# [Exercise details]
Reproduce the lines below exactly. Begin with the first, end with the line containing "#3 stack of", and leave out the pictures.

Top of Data provided

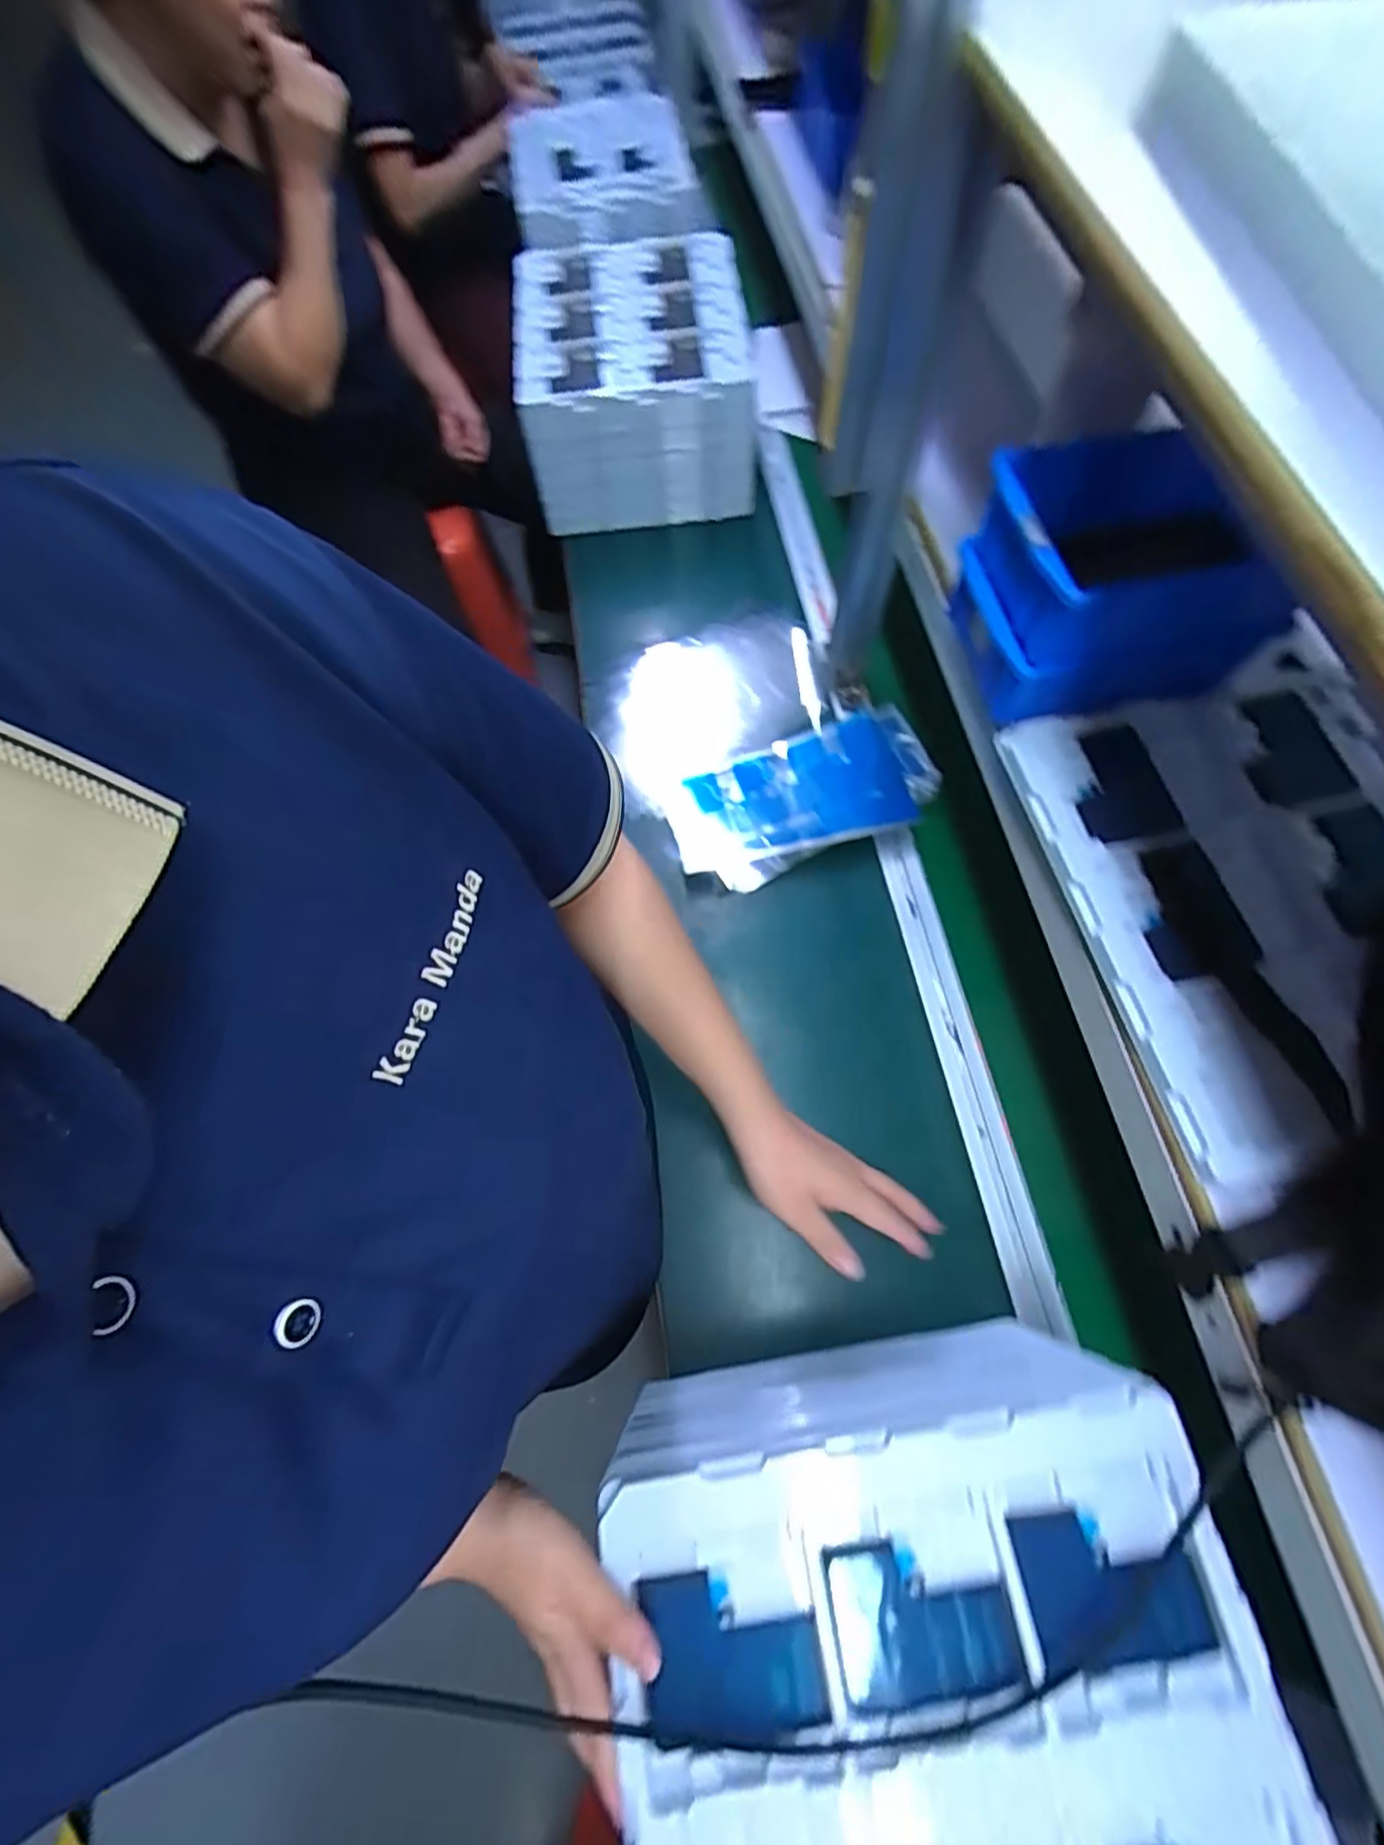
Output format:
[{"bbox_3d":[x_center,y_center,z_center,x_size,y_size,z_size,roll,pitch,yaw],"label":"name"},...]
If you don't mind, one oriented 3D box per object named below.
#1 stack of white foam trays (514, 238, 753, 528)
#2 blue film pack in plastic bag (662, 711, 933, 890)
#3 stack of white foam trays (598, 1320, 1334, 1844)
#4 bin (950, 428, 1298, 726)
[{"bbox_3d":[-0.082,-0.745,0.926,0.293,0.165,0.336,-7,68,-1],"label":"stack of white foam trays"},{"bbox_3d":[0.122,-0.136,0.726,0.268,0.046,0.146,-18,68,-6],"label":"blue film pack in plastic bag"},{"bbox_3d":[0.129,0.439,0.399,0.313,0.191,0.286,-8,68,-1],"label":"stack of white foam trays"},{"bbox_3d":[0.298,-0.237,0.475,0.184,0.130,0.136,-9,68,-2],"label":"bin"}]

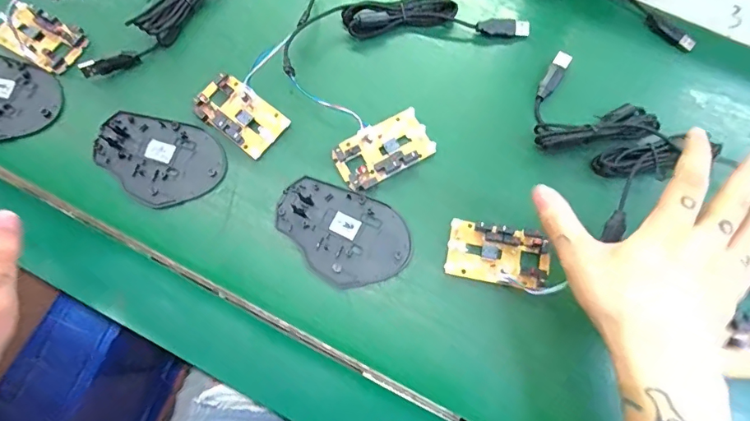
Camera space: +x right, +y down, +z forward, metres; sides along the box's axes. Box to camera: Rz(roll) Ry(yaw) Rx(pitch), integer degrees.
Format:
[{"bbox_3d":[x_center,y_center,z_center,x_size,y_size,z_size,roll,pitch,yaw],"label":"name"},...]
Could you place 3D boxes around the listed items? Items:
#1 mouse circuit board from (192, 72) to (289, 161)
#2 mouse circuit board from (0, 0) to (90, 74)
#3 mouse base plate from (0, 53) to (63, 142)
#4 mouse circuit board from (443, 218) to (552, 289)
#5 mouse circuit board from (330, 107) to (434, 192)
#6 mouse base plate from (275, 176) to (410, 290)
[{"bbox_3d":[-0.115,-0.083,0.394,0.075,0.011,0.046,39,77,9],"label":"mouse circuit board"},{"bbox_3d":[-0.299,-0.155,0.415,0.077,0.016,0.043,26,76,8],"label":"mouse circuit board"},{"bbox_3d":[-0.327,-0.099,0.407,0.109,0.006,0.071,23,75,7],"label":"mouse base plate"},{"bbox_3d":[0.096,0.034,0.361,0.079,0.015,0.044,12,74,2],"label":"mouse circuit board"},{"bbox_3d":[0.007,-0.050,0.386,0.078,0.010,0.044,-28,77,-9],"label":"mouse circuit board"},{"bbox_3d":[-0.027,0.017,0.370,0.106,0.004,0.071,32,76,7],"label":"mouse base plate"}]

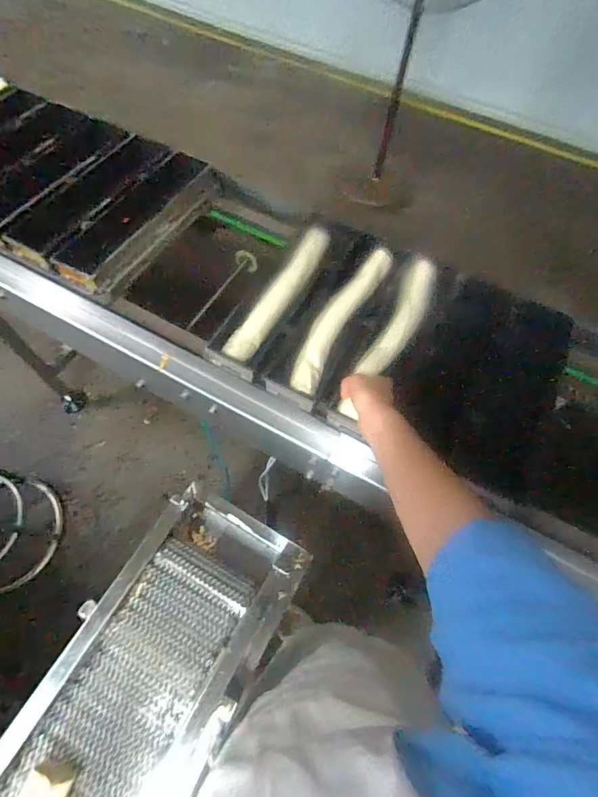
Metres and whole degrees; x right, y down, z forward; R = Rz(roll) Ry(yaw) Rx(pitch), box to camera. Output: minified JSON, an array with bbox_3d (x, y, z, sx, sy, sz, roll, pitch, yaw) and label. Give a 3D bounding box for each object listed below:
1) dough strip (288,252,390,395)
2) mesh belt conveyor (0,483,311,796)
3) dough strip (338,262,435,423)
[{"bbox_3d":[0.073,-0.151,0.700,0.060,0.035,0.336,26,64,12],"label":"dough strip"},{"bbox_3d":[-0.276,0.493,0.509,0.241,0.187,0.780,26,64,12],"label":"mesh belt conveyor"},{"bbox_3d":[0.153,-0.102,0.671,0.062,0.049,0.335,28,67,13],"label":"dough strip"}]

Bottom of Data provided

# [Exercise answer]
Output format:
[{"bbox_3d":[x_center,y_center,z_center,x_size,y_size,z_size,roll,pitch,yaw],"label":"name"},...]
If you don't mind, one oriented 3D box per object named below.
#1 stack of white foam trays (514, 238, 753, 528)
#2 blue film pack in plastic bag (662, 711, 933, 890)
#3 stack of white foam trays (598, 1320, 1334, 1844)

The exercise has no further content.